## RECORD SET
--
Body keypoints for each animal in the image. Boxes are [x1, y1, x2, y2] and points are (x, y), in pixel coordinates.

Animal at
--
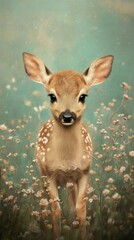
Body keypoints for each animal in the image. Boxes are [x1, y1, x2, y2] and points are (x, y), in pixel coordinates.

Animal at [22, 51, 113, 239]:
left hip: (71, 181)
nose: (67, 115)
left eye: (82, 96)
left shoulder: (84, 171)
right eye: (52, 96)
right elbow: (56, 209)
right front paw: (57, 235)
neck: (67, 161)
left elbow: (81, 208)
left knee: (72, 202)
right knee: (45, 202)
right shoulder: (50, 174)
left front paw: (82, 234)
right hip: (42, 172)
--
## WHAT YOU WILL DO
Looking at the data above, write out exactly the lines that start at the one containing "right knee: (45, 202)" and end at the one containing "right hip: (42, 172)"; include both and nothing beyond.

## EXERCISE OUTPUT
right knee: (45, 202)
right shoulder: (50, 174)
left front paw: (82, 234)
right hip: (42, 172)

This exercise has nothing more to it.